I suspect Bankim Chadha and Jens Nystedt of Deutschebank (full disclosure: Jens is a friend from my DC days) are also puzzled. 

They decided to test the proposition that the dollar is a safe haven during times of stress (no link because it DB prop content).   They defined stress as equity market volatility.  Obviously, there are other potential definitions of stress.   

But the logic behind testing for a correlation with equity market volatility is pretty straight forward.   Equity markets tend to be correlated, and the US equity market tends to be less volatile than most. 

It turns out that there is a correlation between equity volatility and dollar moves (on the Fed’s index) in the daily data – at least over the past ten years.    That makes intuitive sense to me.    The big fall in dollar (02-04) came during a period when equity market volatility was generally declining.  And the big rise in the dollar (95-02) came during period when there was a fair amount of volatility.

→ **Task instructions**
a) In the excerpt on the dollar as a safe haven, how did Bankim Chadha and Jens Nystedt define stress?
b) Reproduce the passage of the excerpt on the dollar as a safe haven from "They decided to" to "amount of volatility.".
c) Carry on writing the excerpt on the dollar as a safe haven from its final sentence.

→ **Extracted entries**
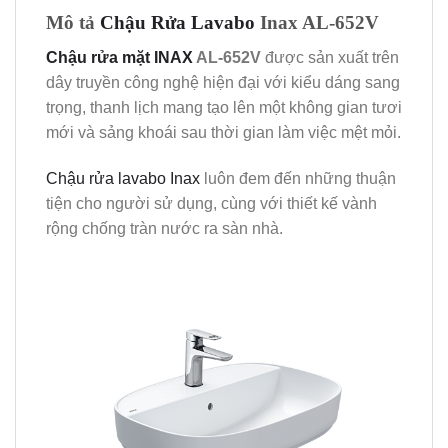
Mô tả
Chậu Rửa Lavabo
Inax AL-652V
Chậu rửa mặt INAX
AL-652V
được sản xuất trên
dây truyền công nghệ hiện đại với kiểu dáng sang
trọng, thanh lịch mang tạo lên một không gian tươi
mới và sảng khoái sau thời gian làm việc mệt mỏi.
Chậu rửa lavabo Inax
luôn đem đến những thuận
tiện cho người sử dụng, cùng với thiết kế vành
rộng chống tràn nước ra sàn nhà.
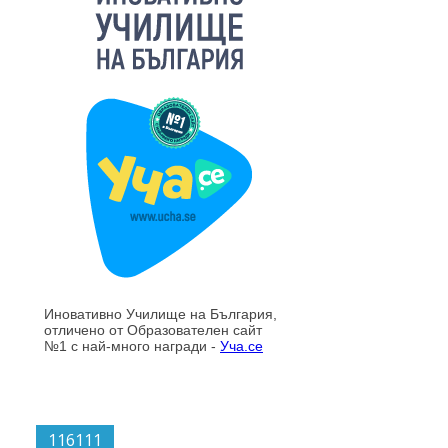
116111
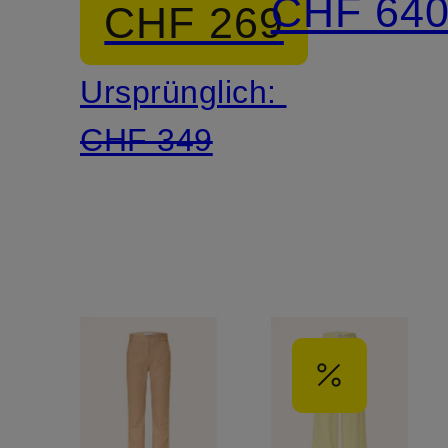
CHF 64
CHF 269
Arm
Ursprünglich:
CHF 349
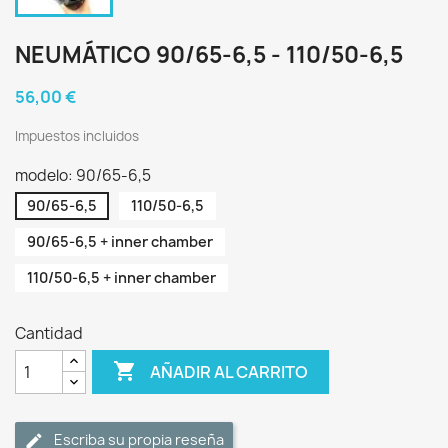
NEUMÁTICO 90/65-6,5 - 110/50-6,5
56,00 €
Impuestos incluidos
modelo: 90/65-6,5
90/65-6,5
110/50-6,5
90/65-6,5 + inner chamber
110/50-6,5 + inner chamber
Cantidad

AÑADIR AL CARRITO
Escriba su propia reseña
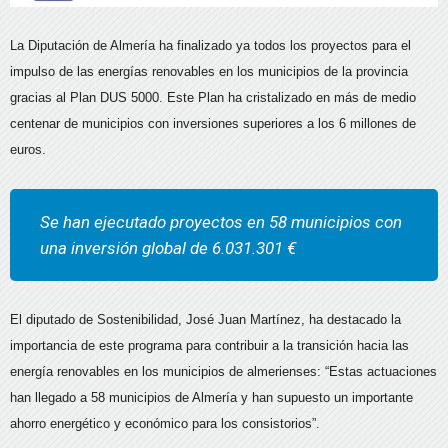
La Diputación de Almería ha finalizado ya todos los proyectos para el
impulso de las energías renovables en los municipios de la provincia
gracias al Plan DUS 5000. Este Plan ha cristalizado en más de medio
centenar de municipios con inversiones superiores a los 6 millones de
euros.
Se han ejecutado proyectos en 58 municipios con
una inversión global de 6.031.301 €
El diputado de Sostenibilidad, José Juan Martínez, ha destacado la
importancia de este programa para contribuir a la transición hacia las
energía renovables en los municipios de almerienses: “Estas actuaciones
han llegado a 58 municipios de Almería y han supuesto un importante
ahorro energético y económico para los consistorios”.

→ **Exercise responses**
a) They defined stress as equity market volatility.

b)
They decided to test the proposition that the dollar is a safe haven during times of stress (no link because it DB prop content).   They defined stress as equity market volatility.  Obviously, there are other potential definitions of stress.   

But the logic behind testing for a correlation with equity market volatility is pretty straight forward.   Equity markets tend to be correlated, and the US equity market tends to be less volatile than most. 

It turns out that there is a correlation between equity volatility and dollar moves (on the Fed’s index) in the daily data – at least over the past ten years.    That makes intuitive sense to me.    The big fall in dollar (02-04) came during a period when equity market volatility was generally declining.  And the big rise in the dollar (95-02) came during period when there was a fair amount of volatility.

c)
But Chadha and Nystedt didn’t stop there.  They looked further back – way back.  And they discovered this effect is a rather recent phenomenon.   During past periods of adjustment, equity volatility wasn’t good for the dollar …  

They expect things will change going forward.  The correlations that accompanied the period where the US trade and current account deficit were growing shouldn’t be projected out.  Different correlations may come to the fore when conditions differ.

That is interesting, at least to me.  Maybe because it is consistent with a lot of my thinking.   I have long worried that there will be a break in the tendency for US interest rates (long-term ones) to fall when US growth slows.    

Why – because in the past, US investors dominated the bond market.  But now, a very large share of US treasuries are held abroad.  That already seems to be changing sold old rules of thumb.  After all, the recent period of strong growth hasn’t pushed rates up – certainly not ex post real rates.  Nominal rates have drifted up, but still aren’t that much higher than backward looking CPI inflation.    That does cause the US any pain.   But the US should at least worry about the possibility that a slowdown that leads the fed to push short-term rates down would generate fears of dollar weakness that would lead America’s foreign creditors to demand higher rates on their long-term debt.  Things that generally were true when foreign savings were  small relative to the US market may not prove true in the new age.

But predicting changes is hard – and predicting the timing of changes is even harder. 

A related question – one for another time – are high oil prices good or bad for the dollar.  I can see both sides of the argument.